Logivolt: the component that changes everything

The key mechanism is Logivolt. This subsidiary of the Caisse des dépôts not only provides grants but also advances funds to housing associations. 

This is important for residents because, until now, installing charging points in a block of flats meant convincing a general meeting to approve the work, securing collective funding, and dividing the costs among owners in very different circumstances. The result: projects stalled for years, votes against the proposal, and entire blocks of flats left without access to home charging.

With Logivolt, the housing association funds the communal infrastructure without having to advance the funds. Only those owners who decide to install a charging point on their own property then pay a share of the cost. The others pay nothing. It is this model that makes voting at general meetings much simpler, because it removes the main obstacle: why should I pay for a charging point that I won’t use?

In practice, Logivolt does not install the charging points itself. The subsidiary of Caisse des Dépôts finances the communal infrastructure, then relies on approved operators to carry out the feasibility studies, construction work, connection and, subsequently, the operation of the charging points. For co-ownership estates, this is a key point: the scheme allows the project to be launched without having to advance the full amount of funds, and also allows residents to choose their own operator.

source: Logivolt

Increased support since 1 April

The minister’s announcement is part of a wider initiative. Since 1 April 2026, the grants available to housing estates wishing to install charging points in their car parks have been significantly increased. They now cover up to 50% of installation costs.

The subsidy for installing electrical infrastructure has seen its ceiling rise from €8,000 to €12,500 per building for car parks with up to 100 spaces. For car parks with more than 100 spaces, the subsidy increases to €125 per additional space, compared with €75 previously. To put these figures into perspective, for a large car park with 200 spaces, the difference between the two scales amounts to several thousand euros in additional public funding.

source: Waat

How is France doing when it comes to charging?

To understand why this plan specifically targets co-ownership properties, we need to look at the current state of the French network.

According to Enedis, by the end of 2025 there were around 185,000 publicly accessible charging points in France (municipal charging points, petrol stations, public car parks), 1.1 million in company car parks and 1.6 million at private homes. 

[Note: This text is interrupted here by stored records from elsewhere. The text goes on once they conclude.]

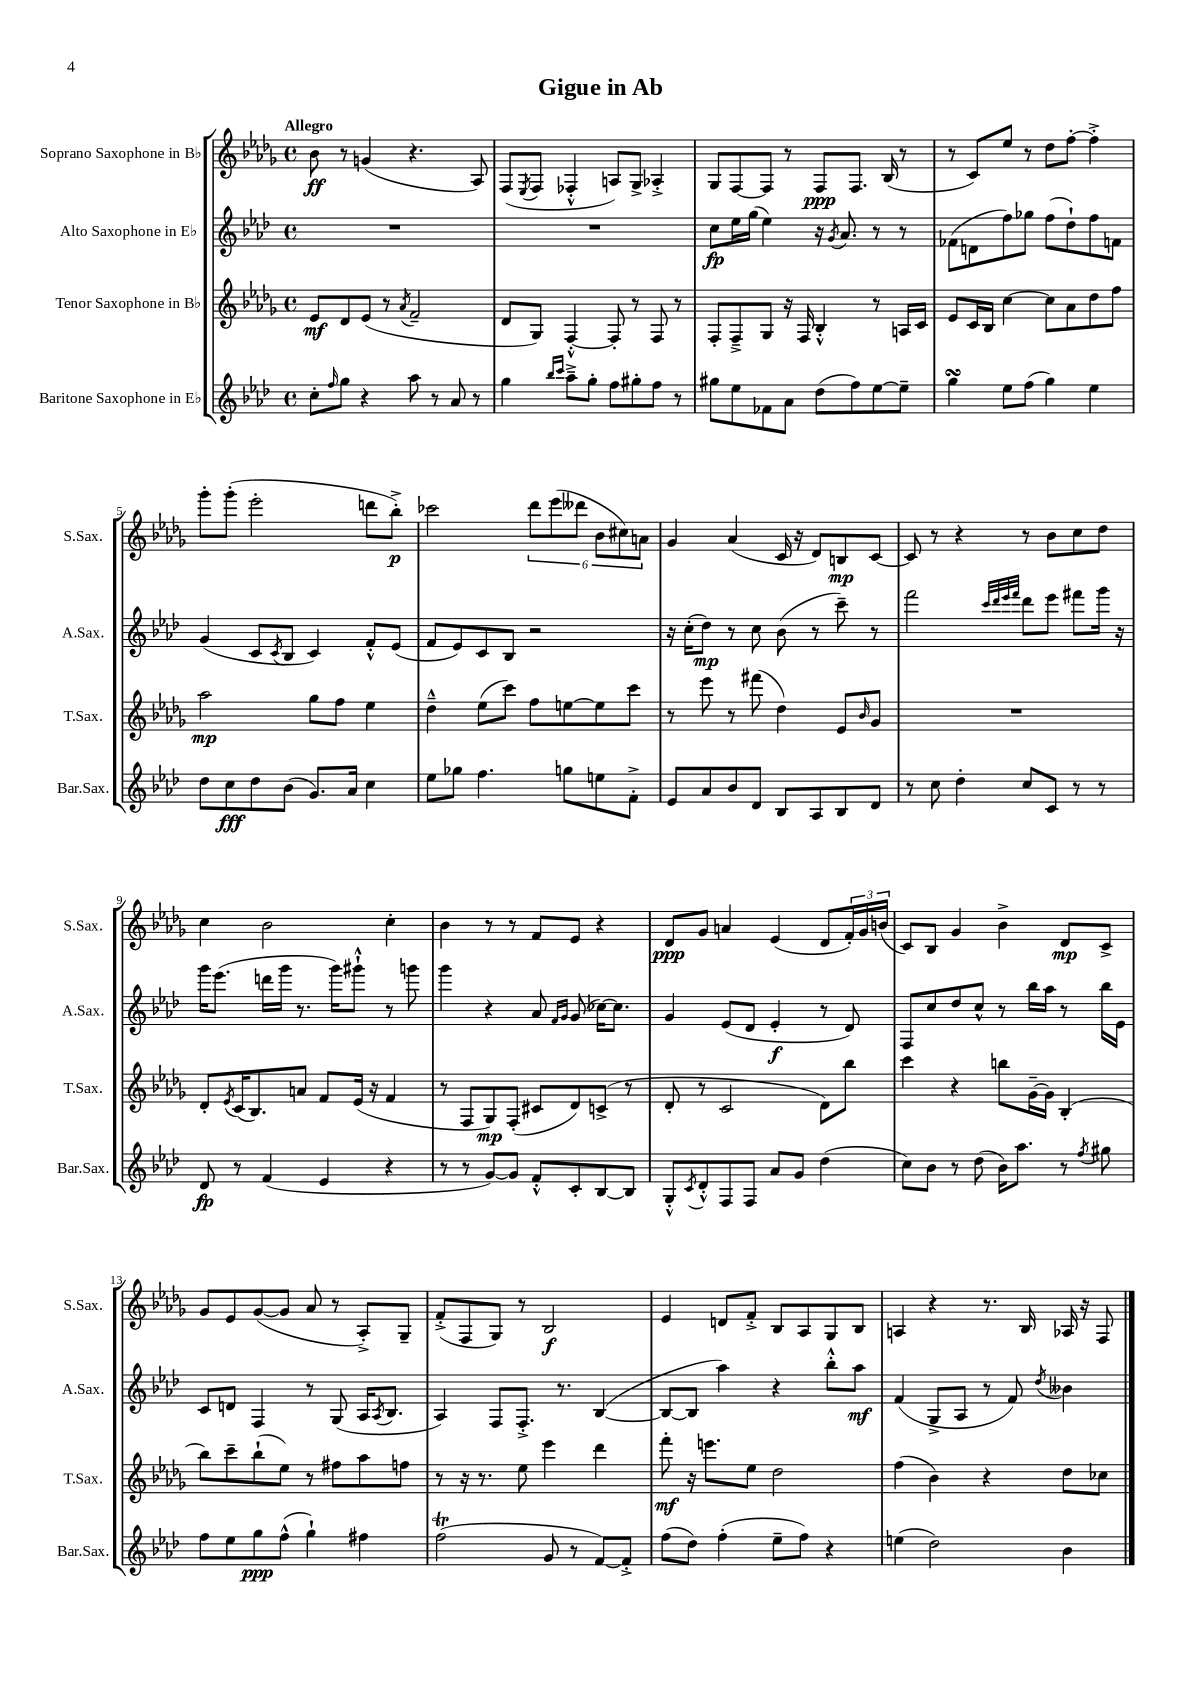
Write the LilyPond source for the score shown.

\header { title = "Gigue in Ab" }
<<
\new StaffGroup <<
\new Staff = "s0" \with { instrumentName = "Soprano Saxophone in Bb" shortInstrumentName = "S.Sax." } {
    \clef treble \key des \major \defaultTimeSignature \time 4/4 \tempo "Allegro"
    bes'8\ff r8 g'4( r4. aes8) |
    f8( \acciaccatura { ees8 } f8 fes4-.-^ a8) ges8-> aes4-.-> |
    ges8 f8~ f8 r8 f8\ppp f8. bes16( r8 |
    r8 c'8) ees''8 r8 des''8 f''8~-. f''4-.-> |
    ges'''8-. ges'''8-.( ees'''2-. d'''8 bes''8-.->\p) |
    ces'''2 \tuplet 6/4 { des'''8 ees'''8( deses'''8 bes'8 cis''8) a'8 } |
    ges'4 aes'4( c'16 r16 des'8) b8\mp c'8~ |
    c'8 r8 r4 r8 bes'8 c''8 des''8 |
    c''4 bes'2 c''4-. |
    bes'4 r8 r8 f'8 ees'8 r4 |
    des'8\ppp ges'8 a'4 ees'4( des'8 \tuplet 3/2 { f'16-.) ges'16 b'16( } |
    c'8) bes8 ges'4 bes'4-> des'8\mp c'8-> |
    ges'8 ees'8 ges'8~( ges'8 aes'8 r8 aes8-.->) ges8-- |
    f'8-.->( f8 ges8) r8 bes2\f |
    ees'4 d'8 f'8-.-> bes8 aes8 ges8 bes8 |
    a4 r4 r8. bes16 aes16 r16 f8 \bar "|." |
}
\new Staff = "s1" \with { instrumentName = "Alto Saxophone in Eb" shortInstrumentName = "A.Sax." } {
    \clef treble \key aes \major \defaultTimeSignature \time 4/4
    R1 |
    R1 |
    c''8\fp ees''16 g''16( ees''4) r16 \acciaccatura { g'8 } aes'8. r8 r8 |
    fes'8( d'8 f''8) ges''8 f''8( des''8-!) f''8 f'8 |
    g'4( c'8 \acciaccatura { c'8 } bes8 c'4) f'8-.-^ ees'8( |
    f'8 ees'8) c'8 bes8 r2 |
    r16 c''16-.( des''8\mp) r8 c''8 bes'8( r8 c'''8--) r8 |
    f'''2 \grace { c'''32 des'''32 ees'''32 f'''32 } des'''8 ees'''8 fis'''8 g'''16 r16 |
    g'''16 ees'''8.( d'''16 g'''16 r8. g'''16) gis'''8-!-^ r8 g'''8 |
    g'''4 r4 aes'8 \grace { f'16 g'16 } g'8( ces''16~) ces''8. |
    g'4 ees'8( des'8 ees'4-.\f r8 des'8) |
    f8 c''8 des''8 c''8-^ r8 bes''16 aes''16 r8 bes''16 ees'16 |
    c'8 d'8 f4 r8 g8( aes16 \acciaccatura { aes8 } bes8. |
    aes4) f8 f8.-.-> r8. bes4~( |
    bes8~ bes8 aes''4) r4 bes''8-.-^ aes''8\mf |
    f'4( g8-> aes8 r8 f'8) \acciaccatura { des''8 } beses'4 \bar "|." |
}
\new Staff = "s2" \with { instrumentName = "Tenor Saxophone in Bb" shortInstrumentName = "T.Sax." } {
    \clef treble \key des \major \defaultTimeSignature \time 4/4
    ees'8\mf des'8 ees'8( r8 \acciaccatura { aes'8 } f'2-- |
    des'8 ges8) f4~-.-^ f8-. r8 f8 r8 |
    f8-. f8---> ges8 r16 f16 bes4-.-^ r8 a16 c'16 |
    ees'8 c'16 bes16 c''4~ c''8 aes'8 des''8 f''8 |
    aes''2\mp ges''8 f''8 ees''4 |
    des''4---^ ees''8( c'''8) f''8 e''8~ e''8 c'''8 |
    r8 ees'''8 r8 fis'''8( des''4) ees'8 \grace { bes'16 } ges'8 |
    R1 |
    des'8-. \acciaccatura { ees'8 } c'16( bes8.) a'8 f'8 ees'16( r16 f'4 |
    r8 f8 ges8\mp) f8-.( cis'8 des'8) c'8->( r8 |
    des'8-. r8 c'2 des'8) bes''8 |
    c'''4 r4 b''8 ges'16~-- ges'16 bes4-.( |
    bes''8) c'''8-- bes''8-!( ees''8) r8 fis''8 aes''8 f''8 |
    r8 r16 r8. ees''8 ees'''4 des'''4 |
    f'''8-.\mf r16 e'''8. ees''8 des''2 |
    f''4( bes'4) r4 des''8 ces''8 \bar "|." |
}
\new Staff = "s3" \with { instrumentName = "Baritone Saxophone in Eb" shortInstrumentName = "Bar.Sax." } {
    \clef treble \key aes \major \defaultTimeSignature \time 4/4
    c''8-. \grace { f''16 } g''8 r4 aes''8 r8 aes'8 r8 |
    g''4 \grace { bes''16 c'''16 } aes''8---> g''8-. f''8 gis''8-. f''8 r8 |
    gis''8 ees''8 fes'8 aes'8 des''8( f''8) ees''8~ ees''8-- |
    g''4\turn ees''8 f''8( g''4) ees''4 |
    des''8 c''8\fff des''8 bes'8( g'8.) aes'16 c''4 |
    ees''8 ges''8 f''4. g''8 e''8 f'8-.-> |
    ees'8 aes'8 bes'8 des'8 bes8 aes8 bes8 des'8 |
    r8 c''8 des''4-. c''8 c'8 r8 r8 |
    des'8\fp r8 f'4( ees'4 r4 |
    r8 r8 g'8~) g'8 f'8-.-^ c'8-. bes8~ bes8 |
    g8-.-^ \acciaccatura { c'8 } des'8-.-^ f8 f8 aes'8 g'8 des''4( |
    c''8) bes'8 r8 des''8( bes'16) aes''8. r8 \acciaccatura { f''8 } gis''8 |
    f''8 ees''8 g''8\ppp f''8-^( g''4-!) fis''4 |
    f''2\trill( g'8 r8 f'8~) f'8-.-> |
    f''8( des''8) f''4-.( ees''8-- f''8) r4 |
    e''4( des''2) bes'4 \bar "|." |
}
>>
>>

These figures are encouraging for the development of electric mobility in France, but they mask a structural imbalance. In fact, home charging is almost exclusively limited to owners of detached houses, who can install a charging point at home without needing anyone’s permission. For the millions of French people who live in flats, the situation is radically different. Their car park is communal, decisions are not theirs alone to make, and the process is infinitely more complex. It is this gap that the government is now attempting to bridge.

The real obstacle to the transition to electric vehicles

The lack of charging points remains, alongside range and charging time, one of the main barriers to buying an electric vehicle. And among these, home charging is a particularly significant factor: without a simple solution at home, using an electric vehicle becomes a hassle and leaves drivers reliant on the public charging network.

For residents of apartment blocks – of whom there are many in France – the plan announced by Roland Lescure will not solve everything straight away: the target of 1.7 million parking spaces by 2035 still requires convincing co-ownership associations and getting the work underway.